Hamilton thought fence might collapse in pole celebration
Mercedes Formula 1 driver Lewis Hamilton thought his celebration after landing pole position for the 2019 Monaco Grand Prix might go wrong as he scaled a fence to greet fans.
Hamilton had led teammate Valtteri Bottas through Thursday practice, but trailed both the Finn and Ferrari’s Charles Leclerc on Saturday morning.
He rebounded during the final segment of qualifying, turning the tables on provisional pole-sitter Bottas with a lap 0.086s faster.

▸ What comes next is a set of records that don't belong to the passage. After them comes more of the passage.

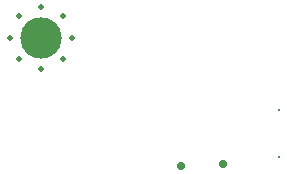
<source format=gbr>
%TF.GenerationSoftware,Altium Limited,Altium Designer,23.5.1 (21)*%
G04 Layer_Color=0*
%FSLAX45Y45*%
%MOMM*%
%TF.SameCoordinates,4F0F0AB4-5C0D-4210-9CCF-4C3744BDD4F0*%
%TF.FilePolarity,Positive*%
%TF.FileFunction,Plated,1,2,PTH,Drill*%
%TF.Part,Single*%
G01*
G75*
%TA.AperFunction,ComponentDrill*%
%ADD32C,3.50000*%
%ADD33C,0.50000*%
%ADD34C,0.25000*%
%TA.AperFunction,ViaDrill,NotFilled*%
%ADD35C,0.71120*%
D32*
X14985616Y4014385D02*
D03*
D33*
Y3751885D02*
D03*
X14800000Y3828769D02*
D03*
X14723116Y4014385D02*
D03*
X15171231Y3828769D02*
D03*
X15248116Y4014385D02*
D03*
X15171231Y4200000D02*
D03*
X14985616Y4276885D02*
D03*
X14800000Y4200000D02*
D03*
D34*
X17000000Y3400000D02*
D03*
Y3000000D02*
D03*
D35*
X16530000Y2940000D02*
D03*
X16170000Y2930000D02*
D03*
%TF.MD5,df4b3e2448e103c86b15127fb233630e*%
M02*

</source>
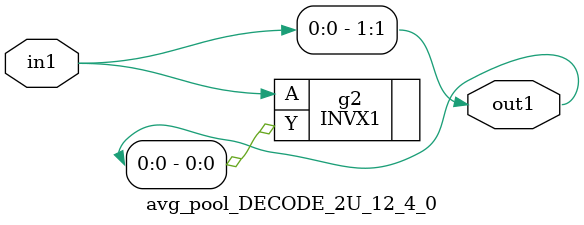
<source format=v>
`timescale 1ps / 1ps


module avg_pool_DECODE_2U_12_4_0(in1, out1);
  input in1;
  output [1:0] out1;
  wire in1;
  wire [1:0] out1;
  assign out1[1] = in1;
  INVX1 g2(.A (in1), .Y (out1[0]));
endmodule



</source>
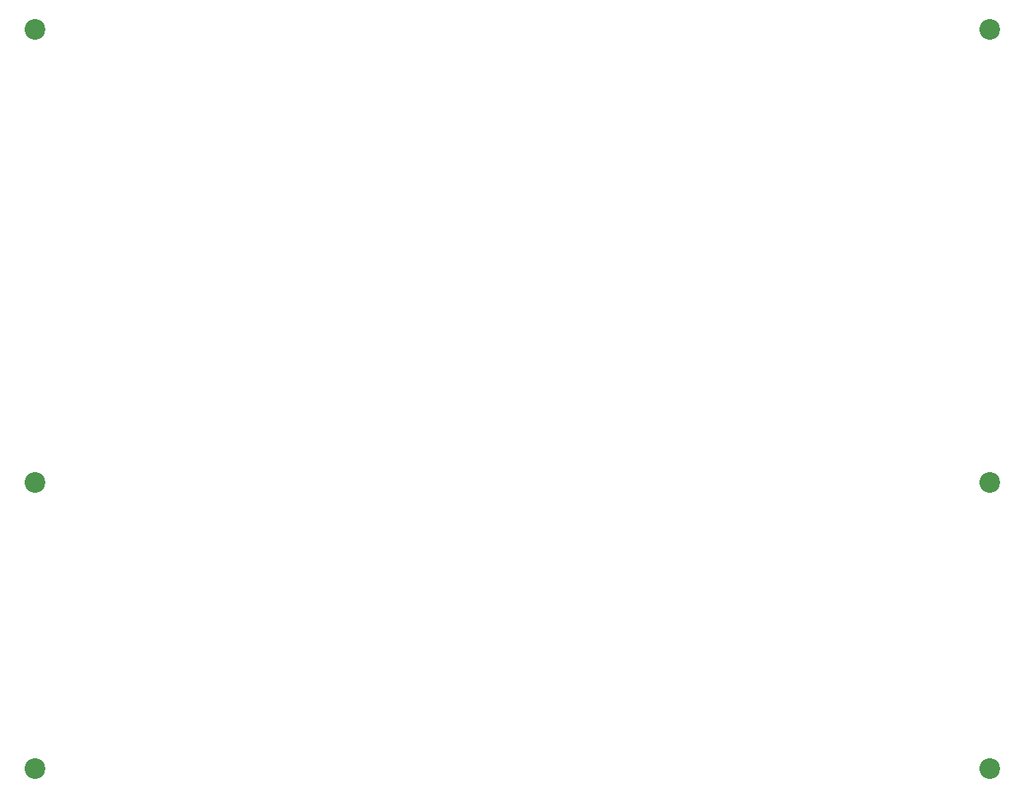
<source format=gbr>
%TF.GenerationSoftware,KiCad,Pcbnew,9.0.0*%
%TF.CreationDate,2025-03-19T00:30:09-07:00*%
%TF.ProjectId,remote,72656d6f-7465-42e6-9b69-6361645f7063,v0.3*%
%TF.SameCoordinates,Original*%
%TF.FileFunction,NonPlated,1,2,NPTH,Drill*%
%TF.FilePolarity,Positive*%
%FSLAX46Y46*%
G04 Gerber Fmt 4.6, Leading zero omitted, Abs format (unit mm)*
G04 Created by KiCad (PCBNEW 9.0.0) date 2025-03-19 00:30:09*
%MOMM*%
%LPD*%
G01*
G04 APERTURE LIST*
%TA.AperFunction,ComponentDrill*%
%ADD10C,2.200000*%
%TD*%
G04 APERTURE END LIST*
D10*
%TO.C,REF\u002A\u002A*%
X99060000Y-57150000D03*
X99060000Y-105410000D03*
X99060000Y-135890000D03*
X200660000Y-57150000D03*
X200660000Y-105410000D03*
X200660000Y-135890000D03*
M02*

</source>
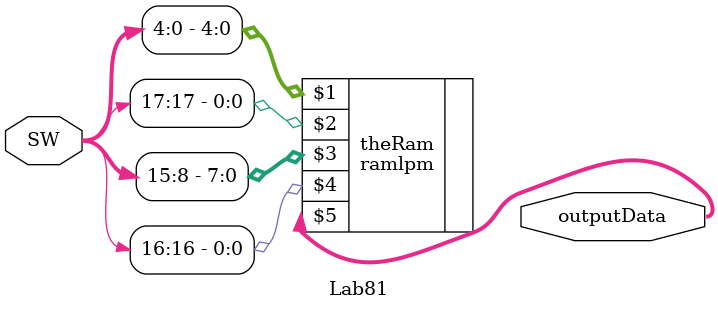
<source format=v>
module Lab81 (SW, outputData);
input[17:0]SW;

reg [4:0] address;
reg [0:0] clock; 
reg [7:0] data; 
reg [0:0] wren; 
output wire [7:0] outputData; 

ramlpm theRam(SW[4:0], SW[17],	SW[15:8], SW[16],	outputData);

always @(posedge SW[0]) begin


end

endmodule

</source>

Hamilton had an emotional outburst over the radio on his slowing-down lap, and once he was out of his car he launched himself onto a fence to celebrate with fans.
"I was just so super-hyped,” he said when asked by Motorsport.com to talk through that moment.
“I just tried to hold it in but there’s a lot of Brits and a lot of British flags, and I don’t know, it was just a spur of the moment thing. I felt the fence was going to come over actually! Luckily it didn’t.”
Hamilton said he wanted to let his feelings out because “great things happen and we don’t always celebrate them”.
“I’ve won races and you go straight into meetings and then you go home and watch TV or do normal stuff,” he said. “You don’t capture the moment. I think it was just important for me to enjoy it.
“You never know when that moment’s going to happen again so I’m just grateful for it.”
This week, Hamilton has also been coping with the death of friend and mentor Niki Lauda, Mercedes’ non-executive chairman, last Monday.
The world champion put his deficit to Bottas down to struggling to get enough heat into the Pirelli tyres to put in a complete lap at maximum pace.
He said his emotion was heightened by how tense qualifying had been and not knowing if his “ragged edge” lap was enough.
“I was waiting for a long, long time to find out,” he said. “I was like, ‘where the hell is Valtteri?’
“Talk about sitting on the edge of your seat when you don’t know what’s happening... But when you get that call, whether it’s good or bad, it’s horrible, the wait.
“Sometimes you get it and it wasn’t good enough and you start to reminisce the lap and think ‘I could have done better here’ but fortunately it was good.
“I’ve been with Bono [race engineer Peter Bonnington] seven years, it’s the longest relationship I’ve had with an engineer, so it’s really great to see his encouragement and his excitement as well.”